Perante estes dados, aos quais se juntam a performance económica portuguesa, incapaz de convergir com a média europeia, explicam-se facilmente as reservas de países do Centro-Norte da Europa sobre a qualidade da governance do Sul e dos políticos portugueses em particular.

Aos parceiros de Portugal da UE não cabe ditar opções políticas ou económicas, mas é legítimo pretenderem regras de governance comuns e exigentes ao nível da definição e sustentabilidade das políticas nacionais, monitorização e fiscalização, por se tratarem de recursos colectivos, distribuídos entre os membros. É um facto, que o processo negocial produziu contrapartidas para a aceitação dos “frugais”, mas não se escondam as verdadeiras razões – incompetência do Estado português – atrás de argumentos demagógicos, alegados preconceitos Norte-Sul ou “forretices” que embaraçam todo um país. Há hábitos que a esquerda não perde e um deles é a desvalorização da capacidade de compreensão dos contribuintes e eleitores.

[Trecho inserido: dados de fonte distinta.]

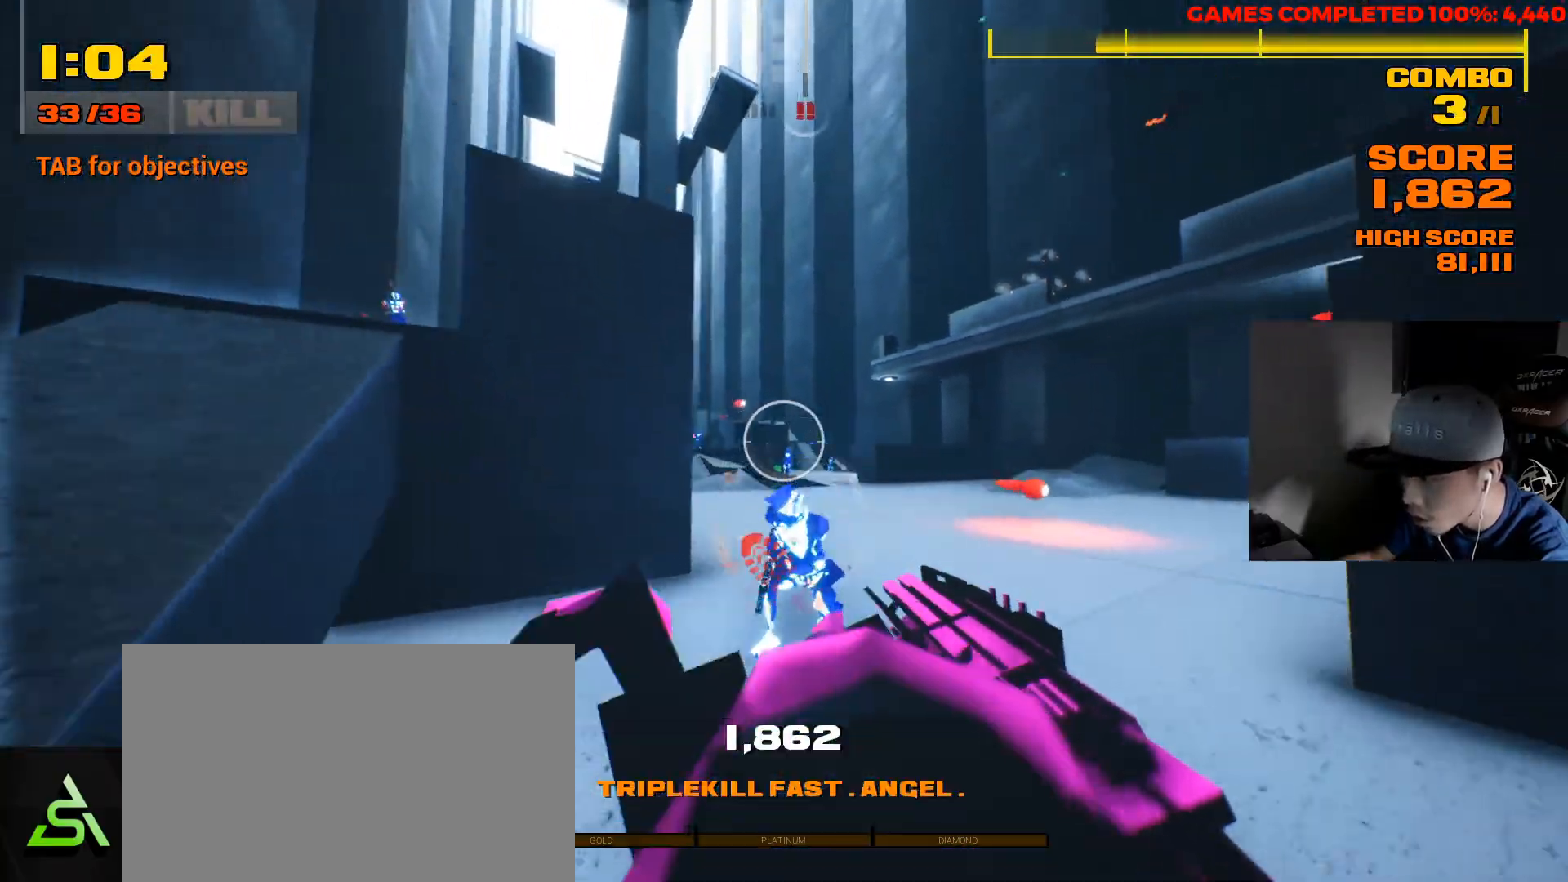
{"keys": ["w"], "mouse": [], "events": [[100, "r", "up"]]}
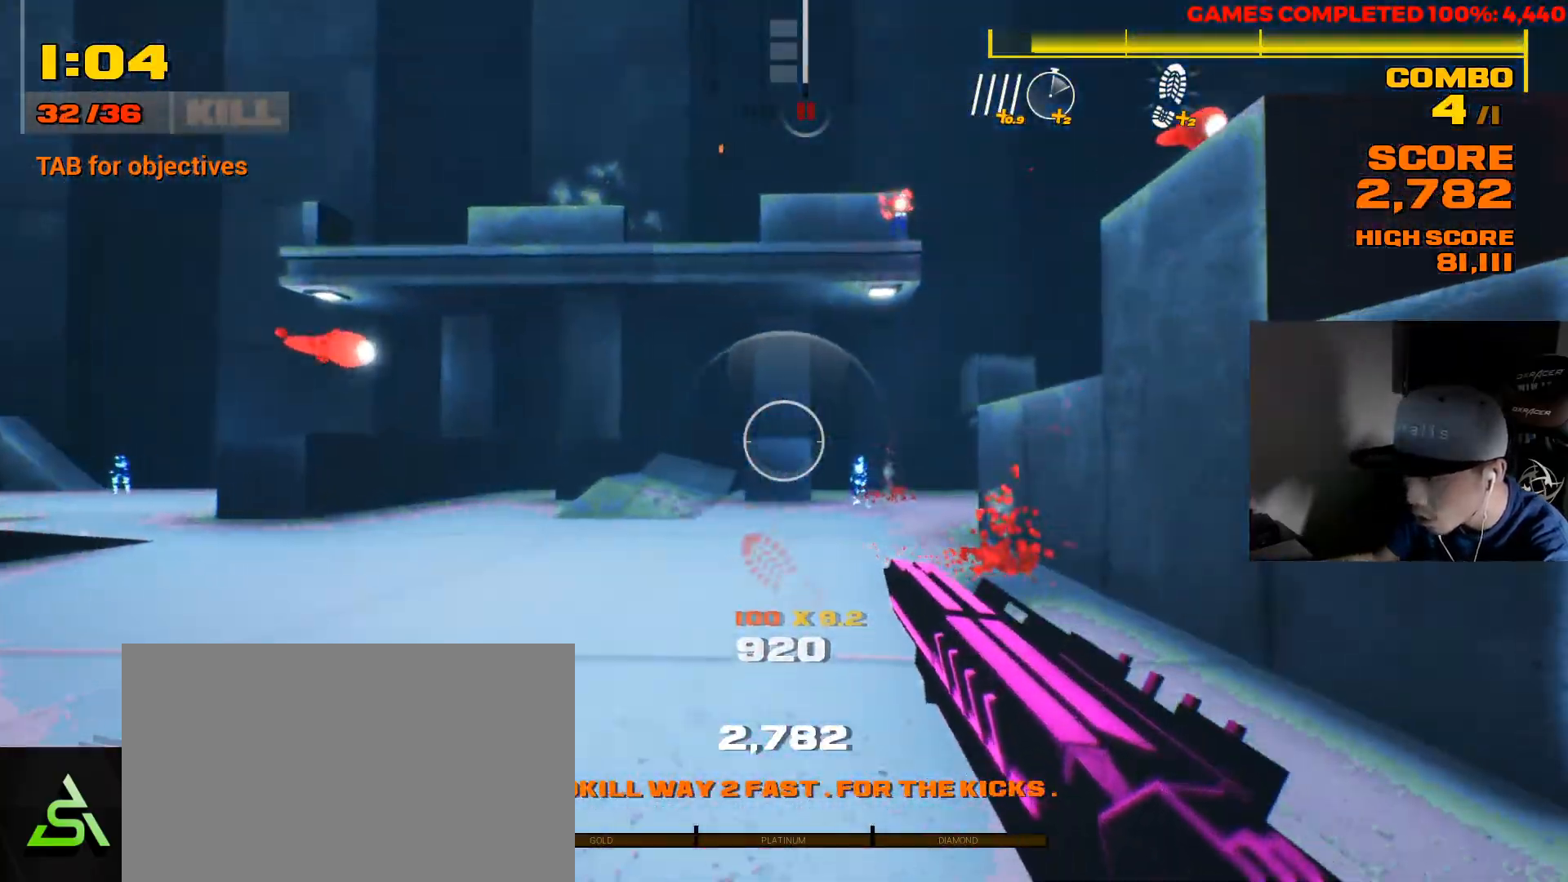
{"keys": ["shift", "w"], "mouse": [], "events": [[183, "shift", "down"]]}
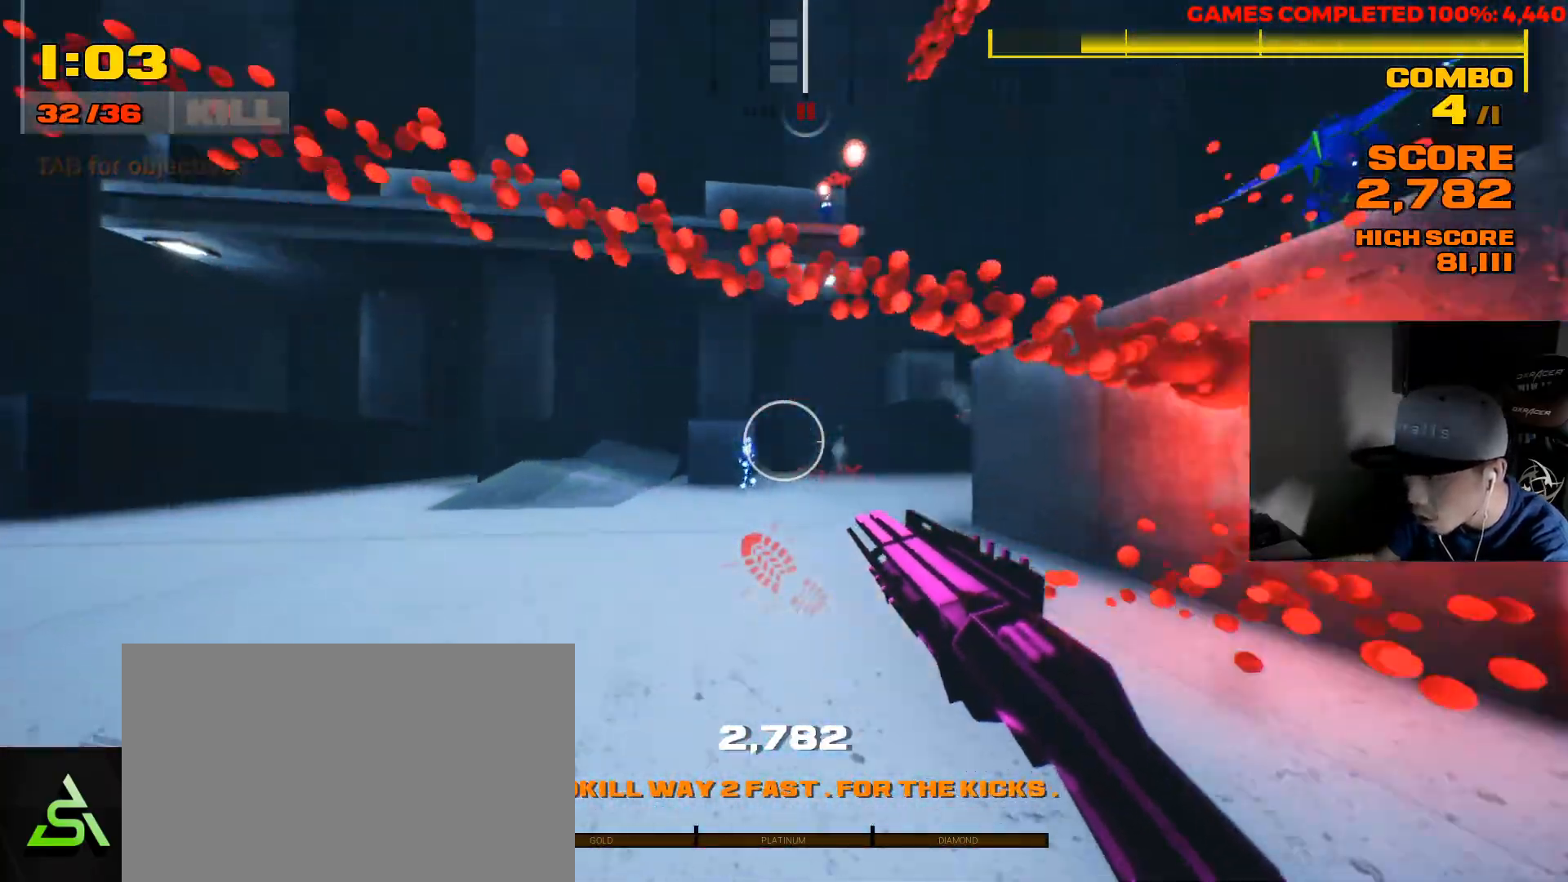
{"keys": ["d", "w"], "mouse": [], "events": [[217, "mouse_left", "down"], [250, "shift", "up"], [317, "d", "down"], [383, "mouse_left", "up"]]}
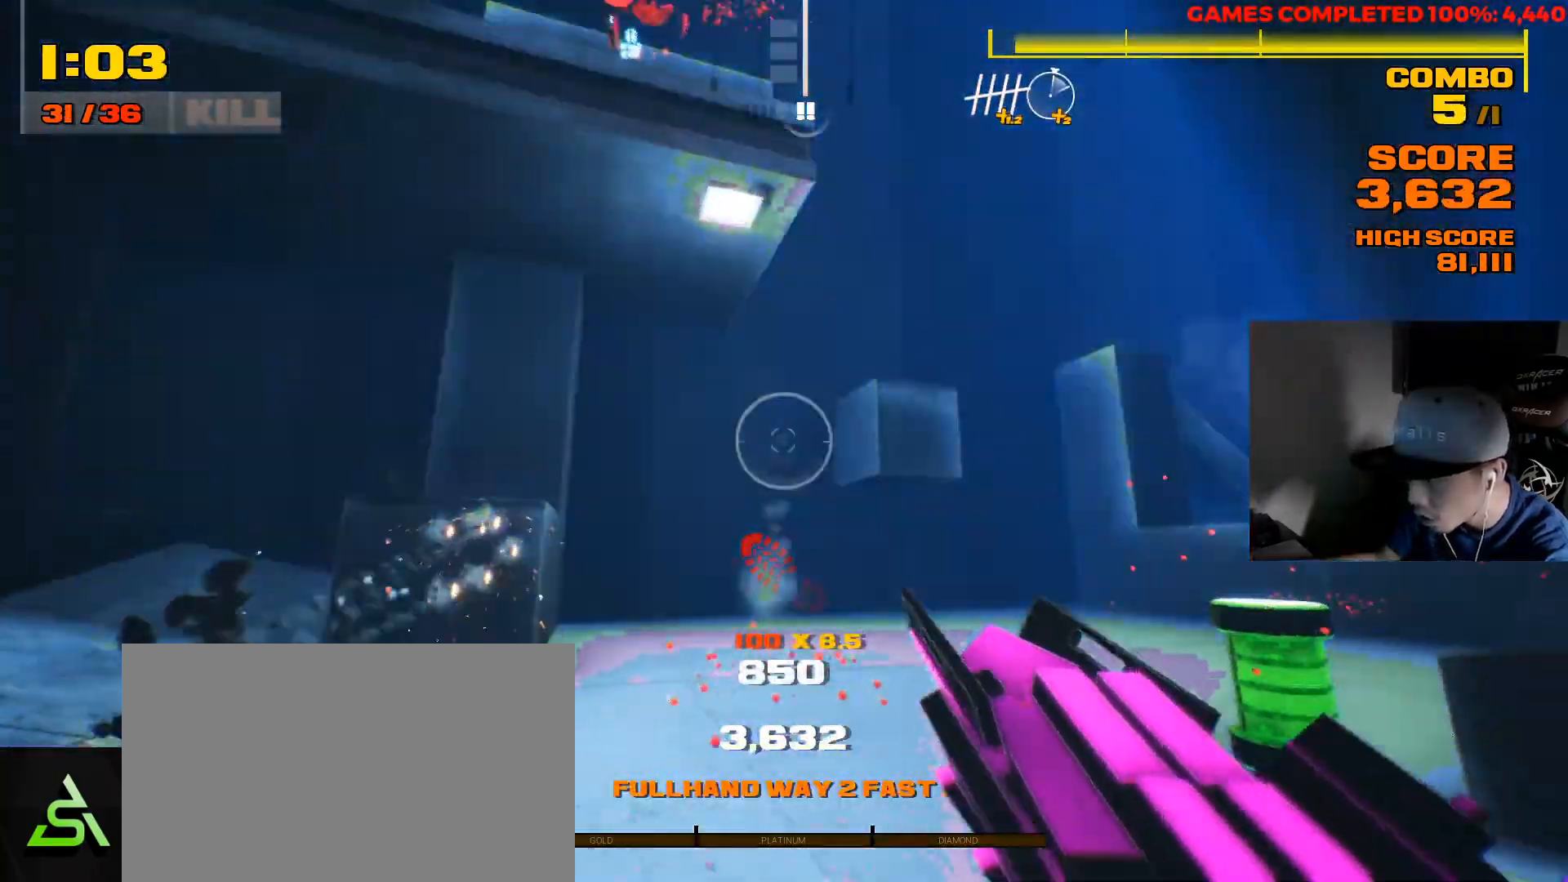
{"keys": ["a", "w"], "mouse": [], "events": [[167, "d", "up"], [233, "a", "down"], [367, "space", "down"], [467, "space", "up"]]}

António Costa, seguido por Marcelo Rebelo de Sousa, podem, no dia seguinte à cimeira, celebrar a “vitória” com a dotação de 15,3 mil milhões de euros da FRR – no final do dia, todos ganharam obviamente. Porém, Portugal, embora acompanhado pelos vizinhos do Sul, está remetido, oficialmente, para a divisão dos regionais e para o clube do malcomportados, reflectindo-se na redução dos financiamentos a fundo perdido, no aumento do peso dos empréstimos e na assunção oficial de uma relação directa entre as políticas de financiamento de Bruxelas e a qualidade da governação económica. Portugal já passou para a última carruagem do comboio europeu e arrisca-se a não ser parte da “Próxima Geração Europeia”, cuja visão é transformar a UE de novo numa superpotência global. O acesso aos fundos, não só terá de passar pelo Parlamento Europeu, como ainda serão definidos os regulamentos de acesso e controlo sobre os financiamentos às entidades nacionais, agora aprovados. E, neste campo, tudo aponta para o reforço das práticas de controlo da burocracia europeia por pressão dos “frugais”, com o claro apoio do eixo franco-alemão.

Aquilo que o Estado português e a sua classe política não têm feito – oposição em lugar de destaque que nem os apelos do Tribunal de Contas tem sabido aproveitar -, i. é, a criação de mecanismos de vistos prévios, de controlo, de regulação e, finalmente, de punição sobre infractores nas matérias relativas a créditos e financiamentos públicos directos ou indirectos (veja-se a Caixa Geral de Depósitos), será agora executado pela Comissão Europeia, num atestado de incapacidade aos políticos portugueses.

Se o preço da menoridade da posição portuguesa for mais eficácia no relançamento da economia nacional, do emprego, das reformas económicas e da urgente transformação e redução do Estado, então “je suis Frugal”.